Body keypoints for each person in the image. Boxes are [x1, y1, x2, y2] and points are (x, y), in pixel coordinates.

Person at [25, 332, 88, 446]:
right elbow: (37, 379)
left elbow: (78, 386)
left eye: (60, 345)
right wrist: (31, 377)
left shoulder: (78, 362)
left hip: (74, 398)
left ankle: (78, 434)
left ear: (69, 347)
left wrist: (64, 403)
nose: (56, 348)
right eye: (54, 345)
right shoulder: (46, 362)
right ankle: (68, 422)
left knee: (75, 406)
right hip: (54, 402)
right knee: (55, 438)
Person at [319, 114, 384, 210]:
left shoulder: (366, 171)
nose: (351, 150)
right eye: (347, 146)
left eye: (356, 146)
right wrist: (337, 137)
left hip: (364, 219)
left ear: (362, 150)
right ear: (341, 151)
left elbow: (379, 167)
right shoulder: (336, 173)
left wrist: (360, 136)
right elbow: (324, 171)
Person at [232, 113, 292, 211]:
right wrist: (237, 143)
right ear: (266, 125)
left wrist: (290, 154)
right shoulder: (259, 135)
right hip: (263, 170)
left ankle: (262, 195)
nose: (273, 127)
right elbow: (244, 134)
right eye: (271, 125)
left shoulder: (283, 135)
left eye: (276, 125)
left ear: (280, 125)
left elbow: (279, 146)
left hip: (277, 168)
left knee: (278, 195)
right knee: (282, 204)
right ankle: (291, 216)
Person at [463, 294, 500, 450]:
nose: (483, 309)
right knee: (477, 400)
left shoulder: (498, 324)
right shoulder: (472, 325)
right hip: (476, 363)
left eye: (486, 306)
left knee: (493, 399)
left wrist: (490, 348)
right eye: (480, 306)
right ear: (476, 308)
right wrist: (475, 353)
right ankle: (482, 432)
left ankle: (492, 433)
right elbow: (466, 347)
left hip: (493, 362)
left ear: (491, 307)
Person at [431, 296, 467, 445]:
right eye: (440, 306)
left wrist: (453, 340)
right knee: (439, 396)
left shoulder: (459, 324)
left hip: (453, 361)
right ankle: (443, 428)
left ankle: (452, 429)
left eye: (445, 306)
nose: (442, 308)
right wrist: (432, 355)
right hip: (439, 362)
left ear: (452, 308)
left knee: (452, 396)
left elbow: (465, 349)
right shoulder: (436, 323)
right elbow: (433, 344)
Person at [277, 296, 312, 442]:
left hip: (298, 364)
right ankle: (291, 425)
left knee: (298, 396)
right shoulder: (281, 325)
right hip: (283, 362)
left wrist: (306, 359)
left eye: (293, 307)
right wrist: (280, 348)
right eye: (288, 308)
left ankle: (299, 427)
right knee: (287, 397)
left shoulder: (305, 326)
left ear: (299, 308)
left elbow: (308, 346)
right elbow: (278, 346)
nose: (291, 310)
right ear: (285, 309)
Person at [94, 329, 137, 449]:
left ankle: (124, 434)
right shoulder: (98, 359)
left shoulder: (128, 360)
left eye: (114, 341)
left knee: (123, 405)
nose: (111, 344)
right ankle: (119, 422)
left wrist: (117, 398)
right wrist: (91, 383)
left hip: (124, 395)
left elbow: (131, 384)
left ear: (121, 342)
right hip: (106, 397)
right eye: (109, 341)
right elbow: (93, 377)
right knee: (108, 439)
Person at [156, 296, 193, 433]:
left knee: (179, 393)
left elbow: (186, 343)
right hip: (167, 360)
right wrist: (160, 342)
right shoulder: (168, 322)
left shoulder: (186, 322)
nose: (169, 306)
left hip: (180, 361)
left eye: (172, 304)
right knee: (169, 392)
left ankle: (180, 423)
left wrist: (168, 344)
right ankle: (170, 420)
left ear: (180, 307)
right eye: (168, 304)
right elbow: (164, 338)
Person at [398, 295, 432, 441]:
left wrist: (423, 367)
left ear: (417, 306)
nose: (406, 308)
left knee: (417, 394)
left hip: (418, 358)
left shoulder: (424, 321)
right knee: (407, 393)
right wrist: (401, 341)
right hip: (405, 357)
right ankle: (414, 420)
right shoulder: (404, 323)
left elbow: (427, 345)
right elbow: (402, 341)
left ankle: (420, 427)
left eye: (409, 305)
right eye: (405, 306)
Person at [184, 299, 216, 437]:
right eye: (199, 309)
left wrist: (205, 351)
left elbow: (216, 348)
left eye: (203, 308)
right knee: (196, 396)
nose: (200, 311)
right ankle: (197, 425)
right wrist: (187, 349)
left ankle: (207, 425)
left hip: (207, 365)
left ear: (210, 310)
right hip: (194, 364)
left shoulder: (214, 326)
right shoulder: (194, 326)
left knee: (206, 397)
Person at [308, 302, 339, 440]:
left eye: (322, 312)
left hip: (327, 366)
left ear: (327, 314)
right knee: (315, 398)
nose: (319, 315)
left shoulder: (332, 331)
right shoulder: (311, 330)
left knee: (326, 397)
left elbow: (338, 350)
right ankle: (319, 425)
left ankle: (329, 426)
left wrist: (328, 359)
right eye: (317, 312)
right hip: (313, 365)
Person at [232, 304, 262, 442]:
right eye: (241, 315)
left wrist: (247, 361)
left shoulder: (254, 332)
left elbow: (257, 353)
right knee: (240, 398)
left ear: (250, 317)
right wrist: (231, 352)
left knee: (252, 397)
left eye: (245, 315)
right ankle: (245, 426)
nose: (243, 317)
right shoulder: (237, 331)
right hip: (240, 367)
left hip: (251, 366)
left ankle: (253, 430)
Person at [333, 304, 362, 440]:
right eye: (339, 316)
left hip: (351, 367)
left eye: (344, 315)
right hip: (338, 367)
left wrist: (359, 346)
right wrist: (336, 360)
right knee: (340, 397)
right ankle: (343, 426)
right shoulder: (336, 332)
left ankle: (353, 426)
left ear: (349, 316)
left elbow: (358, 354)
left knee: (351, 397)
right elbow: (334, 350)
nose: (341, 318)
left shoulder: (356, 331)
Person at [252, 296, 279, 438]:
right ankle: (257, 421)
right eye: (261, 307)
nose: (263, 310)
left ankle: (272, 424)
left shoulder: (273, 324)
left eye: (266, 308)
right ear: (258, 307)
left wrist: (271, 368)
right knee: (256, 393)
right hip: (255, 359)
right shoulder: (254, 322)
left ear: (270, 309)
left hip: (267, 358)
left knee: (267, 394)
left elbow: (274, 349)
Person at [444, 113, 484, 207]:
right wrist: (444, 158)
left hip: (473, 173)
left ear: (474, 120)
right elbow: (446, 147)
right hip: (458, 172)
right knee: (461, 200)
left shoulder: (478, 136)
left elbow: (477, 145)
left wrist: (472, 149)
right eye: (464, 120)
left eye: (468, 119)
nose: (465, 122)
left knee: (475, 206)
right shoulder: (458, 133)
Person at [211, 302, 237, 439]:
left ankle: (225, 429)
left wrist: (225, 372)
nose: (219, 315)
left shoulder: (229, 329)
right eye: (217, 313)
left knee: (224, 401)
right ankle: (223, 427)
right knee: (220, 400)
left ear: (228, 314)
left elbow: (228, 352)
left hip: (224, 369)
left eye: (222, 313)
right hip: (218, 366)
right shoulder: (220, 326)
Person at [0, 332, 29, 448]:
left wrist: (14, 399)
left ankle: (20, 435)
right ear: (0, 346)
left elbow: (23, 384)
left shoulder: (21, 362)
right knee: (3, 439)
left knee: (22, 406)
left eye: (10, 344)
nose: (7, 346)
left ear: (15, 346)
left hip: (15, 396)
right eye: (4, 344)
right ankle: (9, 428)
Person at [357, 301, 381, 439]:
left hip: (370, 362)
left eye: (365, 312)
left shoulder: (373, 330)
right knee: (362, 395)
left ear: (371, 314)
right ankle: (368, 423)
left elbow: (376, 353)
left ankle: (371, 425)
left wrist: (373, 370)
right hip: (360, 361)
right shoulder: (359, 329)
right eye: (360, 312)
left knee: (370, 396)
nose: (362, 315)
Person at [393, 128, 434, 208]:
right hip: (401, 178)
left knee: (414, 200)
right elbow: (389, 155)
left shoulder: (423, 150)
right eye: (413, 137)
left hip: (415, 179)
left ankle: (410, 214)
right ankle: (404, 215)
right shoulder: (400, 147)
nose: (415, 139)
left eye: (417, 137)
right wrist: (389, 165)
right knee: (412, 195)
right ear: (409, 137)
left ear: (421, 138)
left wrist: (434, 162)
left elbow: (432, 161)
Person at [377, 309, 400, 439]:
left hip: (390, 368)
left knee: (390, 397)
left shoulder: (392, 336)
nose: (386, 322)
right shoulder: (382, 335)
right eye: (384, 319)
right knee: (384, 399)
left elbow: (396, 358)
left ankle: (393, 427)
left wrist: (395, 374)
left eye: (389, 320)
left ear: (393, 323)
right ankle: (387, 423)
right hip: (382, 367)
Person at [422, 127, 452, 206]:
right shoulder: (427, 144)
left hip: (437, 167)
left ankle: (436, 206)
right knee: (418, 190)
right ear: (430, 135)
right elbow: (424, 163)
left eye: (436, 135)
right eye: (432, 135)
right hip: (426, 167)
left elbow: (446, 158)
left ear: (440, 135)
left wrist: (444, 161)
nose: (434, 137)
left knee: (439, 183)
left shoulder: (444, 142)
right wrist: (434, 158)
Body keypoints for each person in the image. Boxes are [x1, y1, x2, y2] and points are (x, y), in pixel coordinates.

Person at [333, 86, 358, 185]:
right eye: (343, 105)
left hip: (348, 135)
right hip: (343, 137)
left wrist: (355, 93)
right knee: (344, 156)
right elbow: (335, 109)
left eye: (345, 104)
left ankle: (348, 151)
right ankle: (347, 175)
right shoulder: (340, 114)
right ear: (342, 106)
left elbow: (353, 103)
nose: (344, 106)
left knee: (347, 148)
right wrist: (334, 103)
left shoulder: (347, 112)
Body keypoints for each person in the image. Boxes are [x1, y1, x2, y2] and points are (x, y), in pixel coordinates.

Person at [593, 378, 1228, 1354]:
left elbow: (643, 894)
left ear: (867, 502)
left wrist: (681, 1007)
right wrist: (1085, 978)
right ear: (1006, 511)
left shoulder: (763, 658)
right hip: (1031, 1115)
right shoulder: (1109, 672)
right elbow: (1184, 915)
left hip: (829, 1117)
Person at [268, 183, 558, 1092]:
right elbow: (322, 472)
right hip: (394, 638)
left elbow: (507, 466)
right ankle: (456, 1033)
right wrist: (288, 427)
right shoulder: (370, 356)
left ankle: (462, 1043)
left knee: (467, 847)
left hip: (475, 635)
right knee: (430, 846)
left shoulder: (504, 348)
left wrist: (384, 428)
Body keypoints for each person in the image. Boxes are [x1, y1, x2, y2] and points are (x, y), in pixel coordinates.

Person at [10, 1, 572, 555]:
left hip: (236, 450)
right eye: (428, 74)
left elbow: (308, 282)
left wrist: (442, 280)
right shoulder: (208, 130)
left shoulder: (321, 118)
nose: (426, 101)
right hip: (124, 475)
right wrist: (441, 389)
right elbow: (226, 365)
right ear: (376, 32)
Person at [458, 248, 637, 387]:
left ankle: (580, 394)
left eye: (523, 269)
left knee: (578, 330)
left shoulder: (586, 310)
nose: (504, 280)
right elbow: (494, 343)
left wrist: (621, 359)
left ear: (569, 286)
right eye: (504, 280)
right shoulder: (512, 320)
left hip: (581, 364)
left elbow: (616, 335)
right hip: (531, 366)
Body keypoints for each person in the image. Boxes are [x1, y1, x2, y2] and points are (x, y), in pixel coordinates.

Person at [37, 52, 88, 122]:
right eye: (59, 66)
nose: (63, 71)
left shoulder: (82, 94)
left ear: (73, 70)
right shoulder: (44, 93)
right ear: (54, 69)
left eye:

━━━━━━

▶ **Exercise directions**
Within the listing above, the range opens at the line with "right ear: (266, 125)" and closes at the line with "nose: (483, 309)". Reproduce exactly the lines of that range, including both ends.

▶ **Task output**
right ear: (266, 125)
left wrist: (290, 154)
right shoulder: (259, 135)
right hip: (263, 170)
left ankle: (262, 195)
nose: (273, 127)
right elbow: (244, 134)
right eye: (271, 125)
left shoulder: (283, 135)
left eye: (276, 125)
left ear: (280, 125)
left elbow: (279, 146)
left hip: (277, 168)
left knee: (278, 195)
right knee: (282, 204)
right ankle: (291, 216)
Person at [463, 294, 500, 450]:
nose: (483, 309)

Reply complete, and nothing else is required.